With all the easy to use business intelligence tools and technology we have today, why is it so difficult to create actionable information from the wealth of data in our organizations?
One needs to understand, at a high level, the systems we have built and how they got that way. Your core business systems have evolved over time, budget cycle by budget cycle with no eye towards the overall enterprise. Systems were built to support core business functions – Payroll/HR, General Ledger, Inventory, etc. They were transactional in nature; designed to meet the immediate requirements (e.g. cut payroll checks, track inventory, manage an assembly line, etc.) which did not include getting business intelligence out. Over time these systems became islands of data, popularly known as silos.

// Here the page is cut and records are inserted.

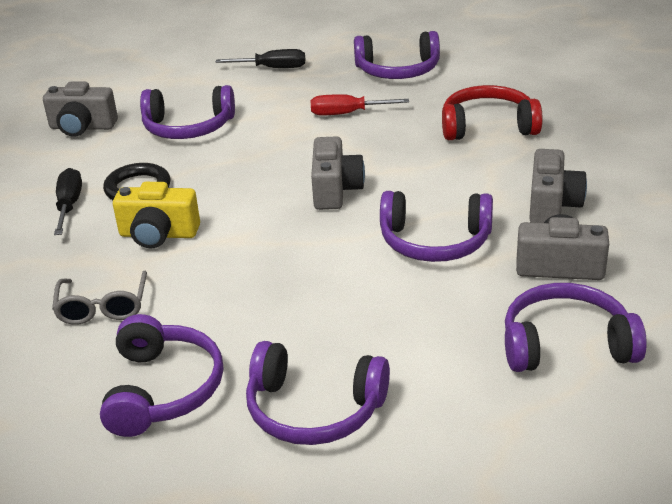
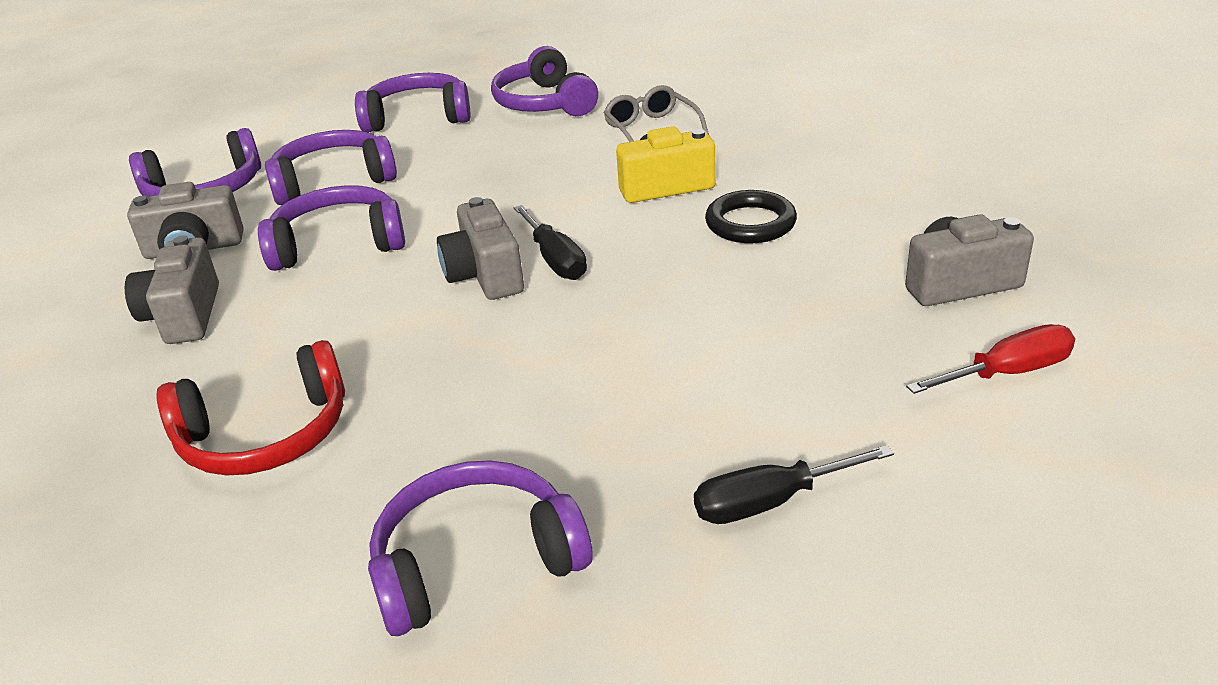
camera: 160 degrees right, 0 degrees up
(69, 205) = (809, 190): black screwdriver -> black screwdriver (555, 260)
(188, 127) = (787, 320): purple headphones -> purple headphones (333, 181)
(347, 113) = (533, 408): red screwdriver -> red screwdriver (1007, 373)

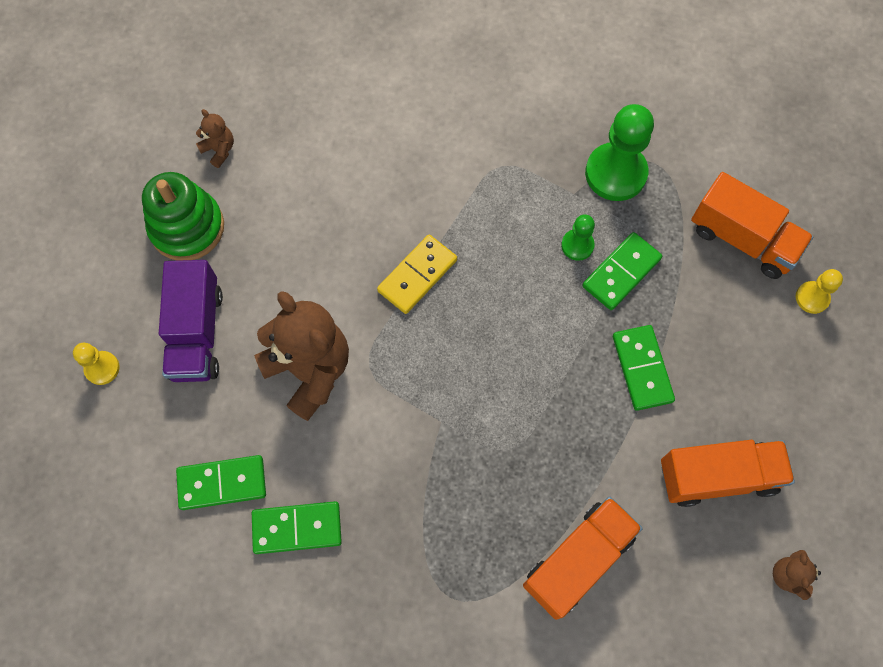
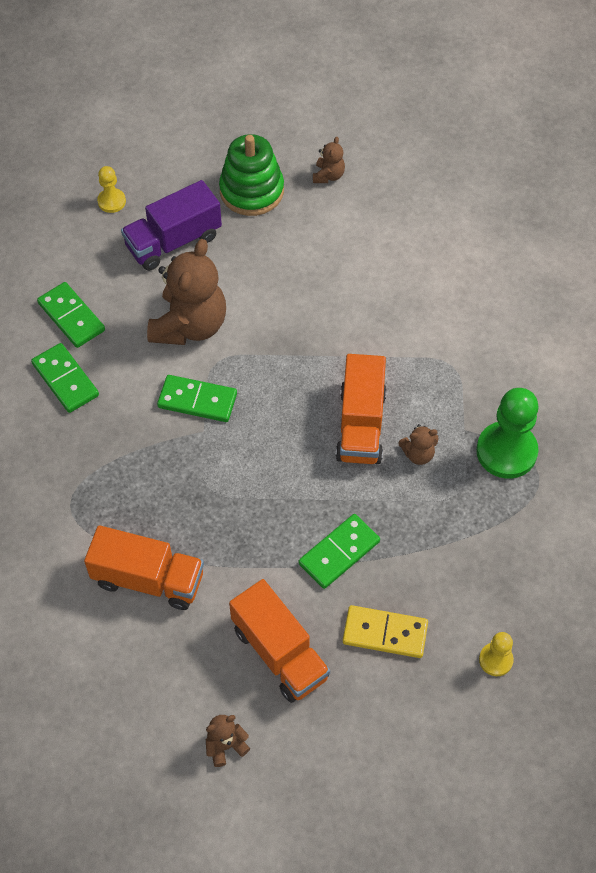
camera: 60 degrees right, 10 degrees down
(417, 275) = (313, 355): yellow domino -> yellow domino (385, 633)
(577, 245) = (418, 454): green pawn -> brown teddy bear
(621, 273) = (416, 498): green domino -> green domino (197, 401)
(742, 239) = (514, 578): orange truck -> orange truck (361, 425)

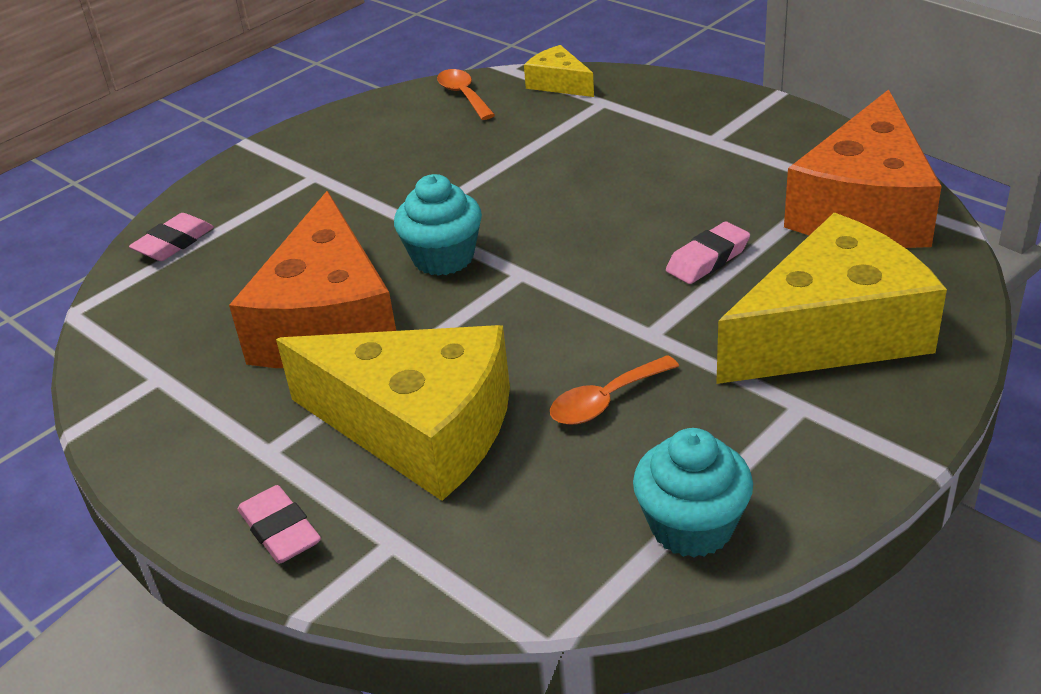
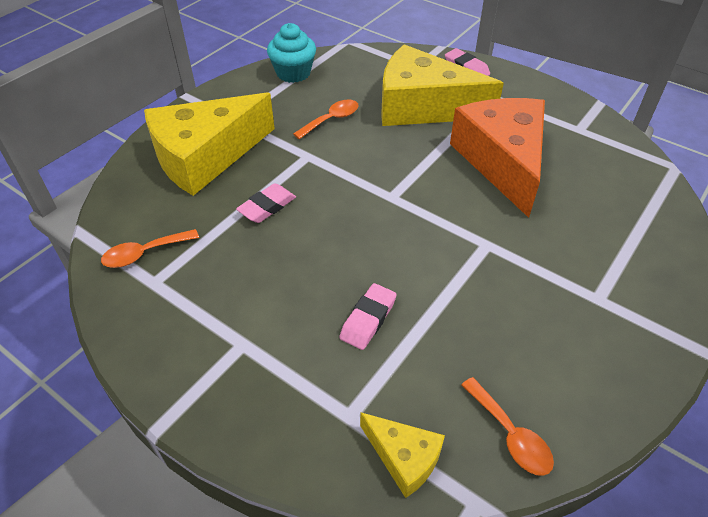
camera: 170 degrees right, 10 degrees up
(174, 243) = (659, 222): pink eraser -> pink eraser (368, 319)
(443, 258) = (449, 208): turquoise cupcake -> none
(864, 207) = (144, 253): orange cheese -> orange spoon

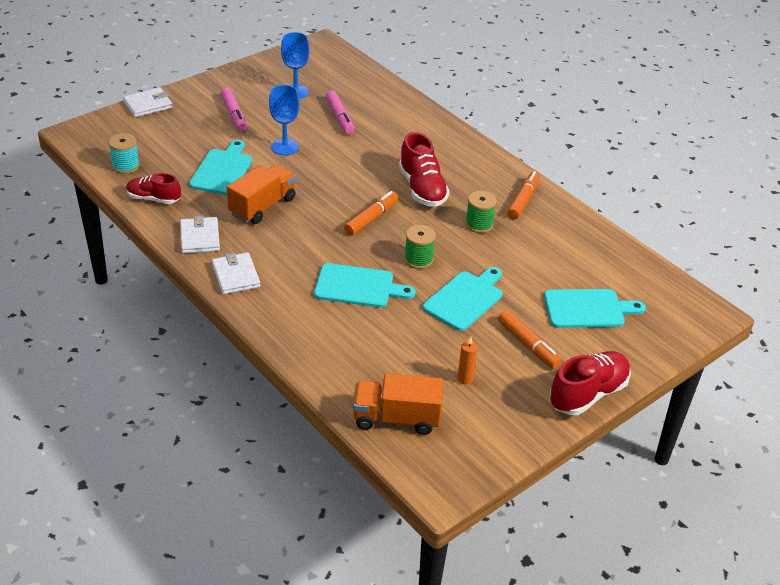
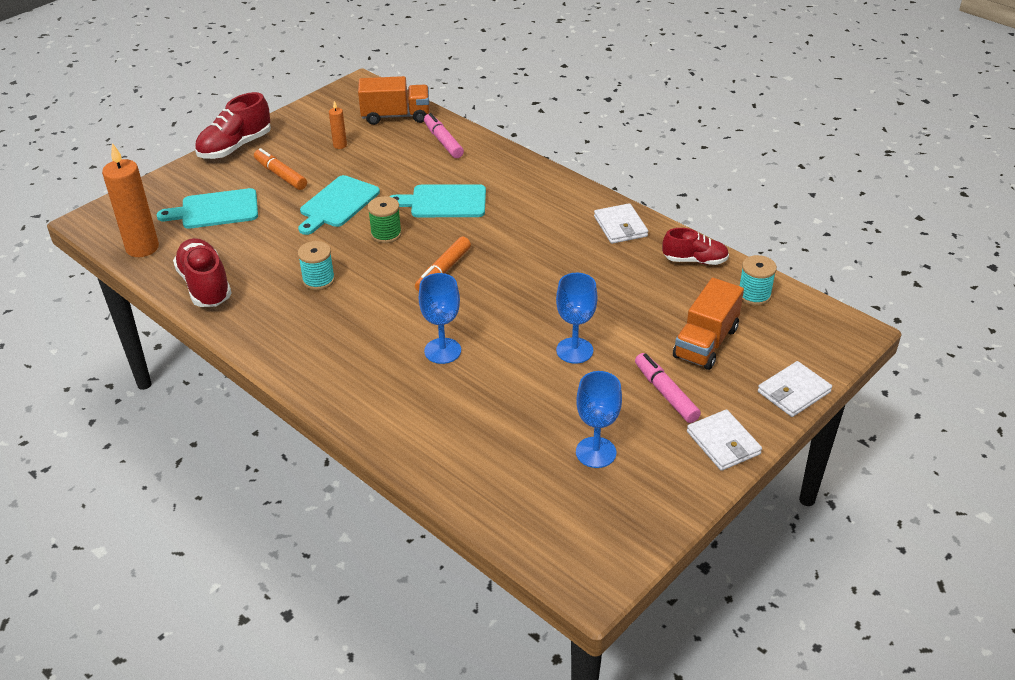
camera: 175 degrees right, 0 degrees up
(222, 170) = (637, 306): turquoise cutting board -> none
(235, 276) = (566, 196): white wallet -> white wallet (723, 443)
(262, 206) = (569, 268): orange truck -> orange truck (705, 343)
(340, 117) = (515, 412): pink marker -> pink marker (443, 141)
(382, 159) = (442, 351): none -> blue goblet
(422, 189) = (387, 315): red shoe -> red shoe (205, 286)
(479, 224) = (318, 280): green spool -> turquoise spool
(523, 200) = (261, 317): orange marker -> none
(645, 276) = (142, 248): none -> orange candle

Add the fact that silos are structured differently and common data like product and customer is typically not standardized, answering questions across silos is difficult and labor intensive.
As these systems matured, the owners of each silo had departmental Business Intelligence needs. So as budget became available they added a data warehouse or data mart on top of their silo and created something like this.
The result is larger silos with larger sunk investment and still no ability to provide enterprise answers or actionable information. This approach worked for immediate departmental BI needs but if the business asks a question from data that resides in two or more of the silos, getting the answer usually involves a significant IT effort. By the time IT responds the business has gone onto a different question. The business analyst starts gluing spreadsheets together to provide some insight kicking off the next activity in the BI food chain – manual analytics.